The problem -
For this exercise, write out the full listing that follows exactly and skip its pictures.

Available data -
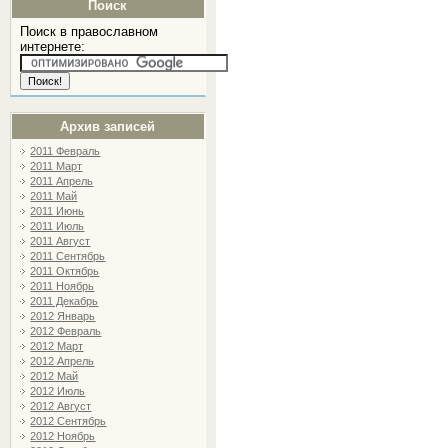
Поиск
Поиск в православном
интернете:
Архив записей
2011 Февраль
2011 Март
2011 Апрель
2011 Май
2011 Июнь
2011 Июль
2011 Август
2011 Сентябрь
2011 Октябрь
2011 Ноябрь
2011 Декабрь
2012 Январь
2012 Февраль
2012 Март
2012 Апрель
2012 Май
2012 Июль
2012 Август
2012 Сентябрь
2012 Ноябрь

Reply -
Поиск
Поиск в православном
интернете:
Архив записей
2011 Февраль
2011 Март
2011 Апрель
2011 Май
2011 Июнь
2011 Июль
2011 Август
2011 Сентябрь
2011 Октябрь
2011 Ноябрь
2011 Декабрь
2012 Январь
2012 Февраль
2012 Март
2012 Апрель
2012 Май
2012 Июль
2012 Август
2012 Сентябрь
2012 Ноябрь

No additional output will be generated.